Roger Wedderburn-Day, a partner at law firm Allen & Overy, adds: “We have the problem of a lack of precedence as we try to structure the industry. The industry faces this challenge as it tries to develop standardisation and acceptability.”

Faruqui at the IIBI says, however, that he believes that of late, most operators are being less rigid about the way they operate, which raises the hope for uniformity. He adds that although the sector is still a long way off having uniform procedures like the conventional banking industry, there has been some progress in recent years.

Farqui adds: “I believe that about 80% of the ijara clauses may be the same within a few years time. We are a long way off having one standardised clause in Europe but over the last 10 years, Islamic scholars have moved a great deal towards some sort of uniformity.

“What I have noticed is that over the last few years, there has been less possessiveness with regards to a particular way of doing things. When you see this type of convergence, it helps with the move towards speedier agreements in terms of conditions.”

Dominic Selwood, a director at Deutsche Bank, adds that he believes the market is still very fragmented but he is hopeful that some sort of standardisation can be achieved soon. Faruqui stresses that what we may end up having for now is harmonisation rather than standardisation across the sector.

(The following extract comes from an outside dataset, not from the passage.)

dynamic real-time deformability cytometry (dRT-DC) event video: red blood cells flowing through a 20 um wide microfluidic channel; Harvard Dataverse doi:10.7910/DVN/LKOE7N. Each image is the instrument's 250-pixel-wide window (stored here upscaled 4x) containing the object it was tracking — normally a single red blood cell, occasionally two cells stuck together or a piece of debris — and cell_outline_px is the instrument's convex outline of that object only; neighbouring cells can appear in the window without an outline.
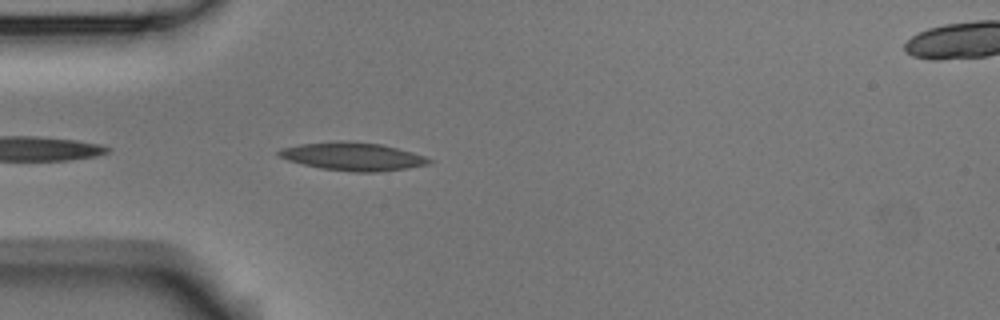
{"species": "Egyptian fruit bat (a non-hibernating species)", "species_latin": "Rousettus aegyptiacus", "temperature_condition": "room temperature", "stored_images_in_passage": 5, "segment_of_instrument_passage": [1, 2], "camera_frame_rate_fps": 3000, "um_per_image_px": 0.085, "animal": {"sex": "male"}, "frame": {"image": 1, "passage_image": 4, "time_ms": 1.0, "image_size_px": [1000, 320], "cell_outline_px": [[432, 160], [428, 164], [408, 168], [380, 172], [356, 172], [320, 168], [288, 160], [280, 156], [276, 152], [280, 148], [300, 144], [340, 140], [380, 144], [412, 152], [424, 156]], "centroid_in_image_um": [29.97, 13.3], "position_along_channel_um": 55.0, "area_um2": 24.39}}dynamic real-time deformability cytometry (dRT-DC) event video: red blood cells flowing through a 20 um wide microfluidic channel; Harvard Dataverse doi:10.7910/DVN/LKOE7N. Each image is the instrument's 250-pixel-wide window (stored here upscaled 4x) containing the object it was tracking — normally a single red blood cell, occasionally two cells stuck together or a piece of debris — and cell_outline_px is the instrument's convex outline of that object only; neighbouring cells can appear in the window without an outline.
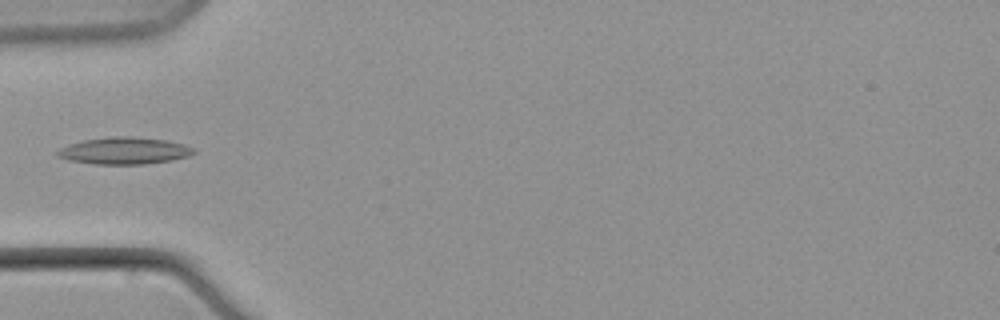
{"species": "common noctule bat (a hibernating species)", "species_latin": "Nyctalus noctula", "temperature_condition": "warm", "stored_images_in_passage": 7, "camera_frame_rate_fps": 3000, "um_per_image_px": 0.085, "animal": {"sex": "male", "body_mass_g": 21.5, "forearm_length_mm": 52.0}, "frame": {"image": 1, "passage_image": 5, "time_ms": 5.667, "image_size_px": [1000, 320], "cell_outline_px": [[196, 152], [188, 156], [172, 160], [144, 164], [92, 164], [68, 160], [56, 156], [56, 152], [60, 148], [68, 144], [84, 140], [112, 136], [132, 136], [164, 140], [184, 144], [192, 148]], "centroid_in_image_um": [10.52, 12.81], "position_along_channel_um": 74.5, "area_um2": 21.39}}
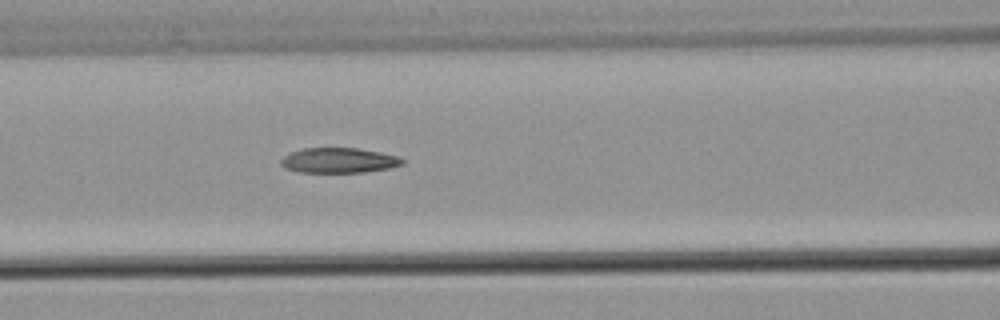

On the whole, the combination of attractive lending rates, some sort of product harmonisation and the increased accessibility to Islamic finance, is certain to lead to its growth across Sub-Saharan Africa. Hopefully, this will spur the trading of commodities as the easy access to trade finance loans enables many small players currently restricted in what they can do to become fully-fledged and integrated members of the global trading fraternity.